After finding the line with "Influence of PG-Cl (left)" in the data below, set down exactly each line through the one with "Fig. 1 | Introduction.", inclusive, and stop there.
### EXERCISE DATA
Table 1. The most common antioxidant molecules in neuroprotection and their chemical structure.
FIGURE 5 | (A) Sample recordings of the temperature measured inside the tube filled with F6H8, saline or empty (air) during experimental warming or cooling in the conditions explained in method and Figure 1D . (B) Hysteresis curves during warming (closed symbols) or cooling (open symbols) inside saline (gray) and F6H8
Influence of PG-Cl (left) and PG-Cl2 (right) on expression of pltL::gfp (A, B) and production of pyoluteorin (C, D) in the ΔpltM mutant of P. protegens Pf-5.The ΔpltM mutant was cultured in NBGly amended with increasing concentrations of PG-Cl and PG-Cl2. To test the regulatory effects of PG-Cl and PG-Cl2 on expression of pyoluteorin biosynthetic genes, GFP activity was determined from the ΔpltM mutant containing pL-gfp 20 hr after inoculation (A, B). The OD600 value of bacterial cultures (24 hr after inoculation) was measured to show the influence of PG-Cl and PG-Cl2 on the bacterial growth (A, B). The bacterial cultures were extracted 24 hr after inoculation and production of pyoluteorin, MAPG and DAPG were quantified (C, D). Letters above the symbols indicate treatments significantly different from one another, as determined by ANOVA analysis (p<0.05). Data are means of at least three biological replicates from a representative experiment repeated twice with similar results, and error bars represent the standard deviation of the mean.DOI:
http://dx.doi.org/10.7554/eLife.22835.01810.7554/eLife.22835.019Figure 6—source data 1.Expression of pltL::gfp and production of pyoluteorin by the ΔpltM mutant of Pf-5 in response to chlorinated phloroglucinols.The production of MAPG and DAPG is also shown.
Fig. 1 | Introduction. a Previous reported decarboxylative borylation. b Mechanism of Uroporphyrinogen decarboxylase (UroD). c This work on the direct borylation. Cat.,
######
### EXERCISE DATA
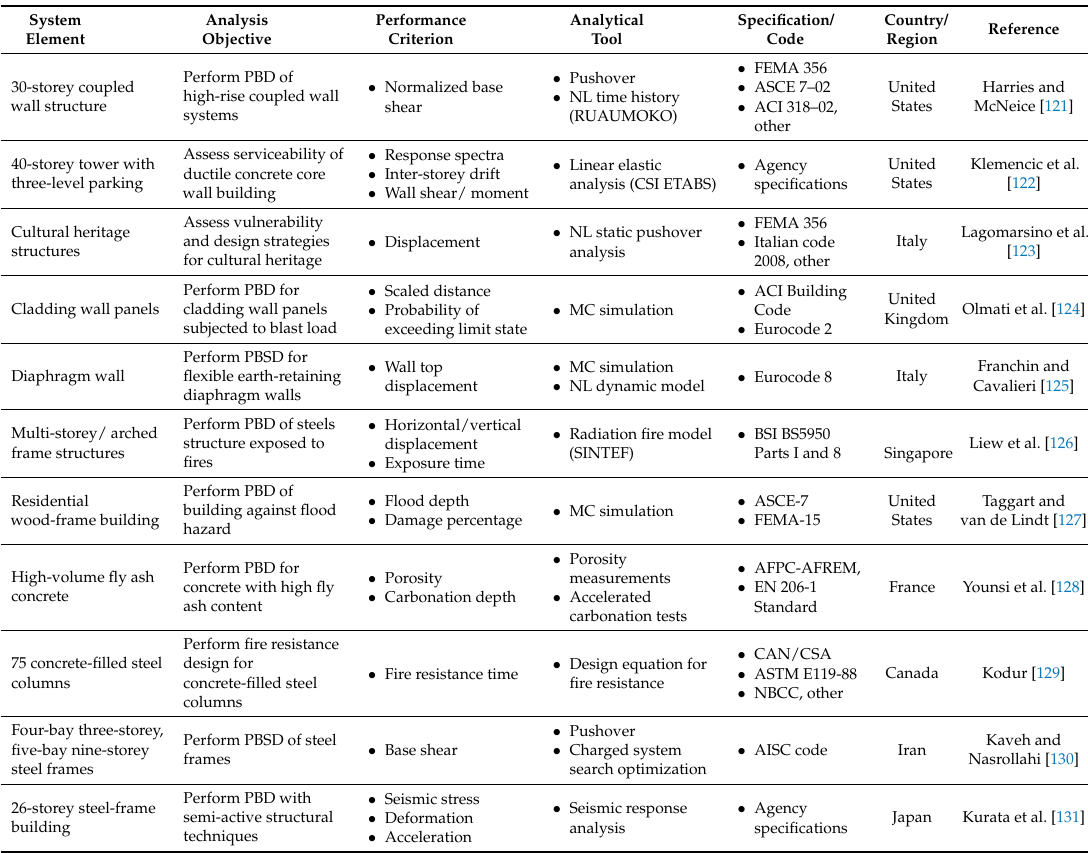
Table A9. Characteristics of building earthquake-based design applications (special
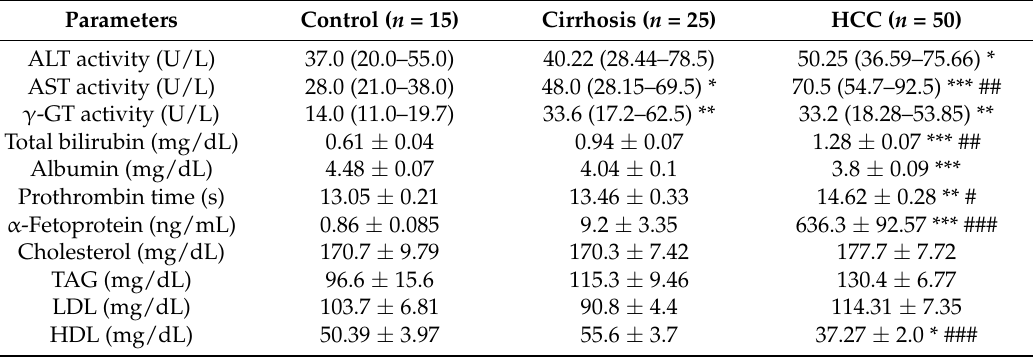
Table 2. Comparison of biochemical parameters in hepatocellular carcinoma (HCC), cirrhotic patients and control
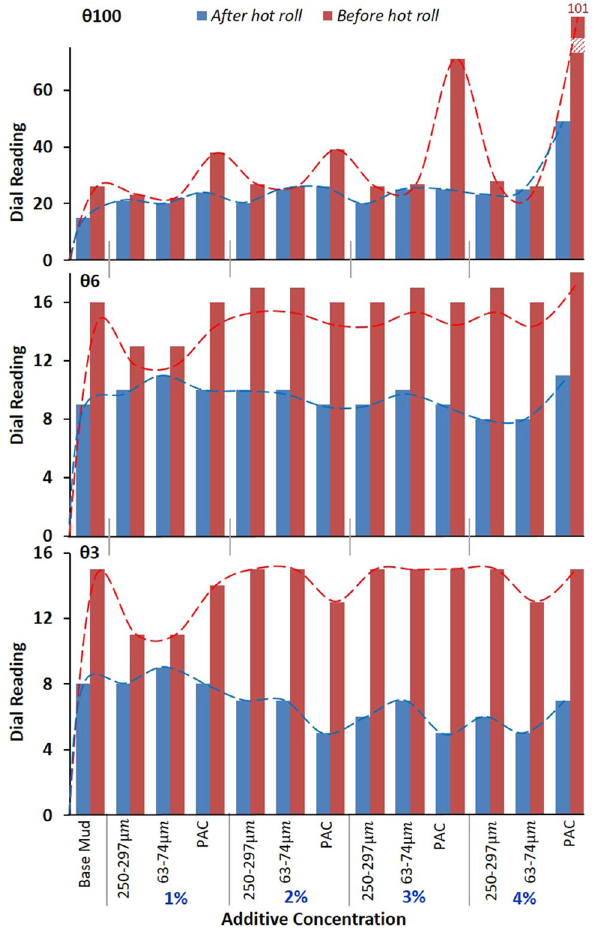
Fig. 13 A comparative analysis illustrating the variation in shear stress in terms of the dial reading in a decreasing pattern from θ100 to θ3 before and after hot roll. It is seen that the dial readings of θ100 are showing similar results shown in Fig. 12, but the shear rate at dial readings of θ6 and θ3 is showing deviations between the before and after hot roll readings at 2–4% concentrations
######
**WRITTEN SOLUTION:**
Influence of PG-Cl (left) and PG-Cl2 (right) on expression of pltL::gfp (A, B) and production of pyoluteorin (C, D) in the ΔpltM mutant of P. protegens Pf-5.The ΔpltM mutant was cultured in NBGly amended with increasing concentrations of PG-Cl and PG-Cl2. To test the regulatory effects of PG-Cl and PG-Cl2 on expression of pyoluteorin biosynthetic genes, GFP activity was determined from the ΔpltM mutant containing pL-gfp 20 hr after inoculation (A, B). The OD600 value of bacterial cultures (24 hr after inoculation) was measured to show the influence of PG-Cl and PG-Cl2 on the bacterial growth (A, B). The bacterial cultures were extracted 24 hr after inoculation and production of pyoluteorin, MAPG and DAPG were quantified (C, D). Letters above the symbols indicate treatments significantly different from one another, as determined by ANOVA analysis (p<0.05). Data are means of at least three biological replicates from a representative experiment repeated twice with similar results, and error bars represent the standard deviation of the mean.DOI:
http://dx.doi.org/10.7554/eLife.22835.01810.7554/eLife.22835.019Figure 6—source data 1.Expression of pltL::gfp and production of pyoluteorin by the ΔpltM mutant of Pf-5 in response to chlorinated phloroglucinols.The production of MAPG and DAPG is also shown.
Fig. 1 | Introduction. a Previous reported decarboxylative borylation. b Mechanism of Uroporphyrinogen decarboxylase (UroD). c This work on the direct borylation. Cat.,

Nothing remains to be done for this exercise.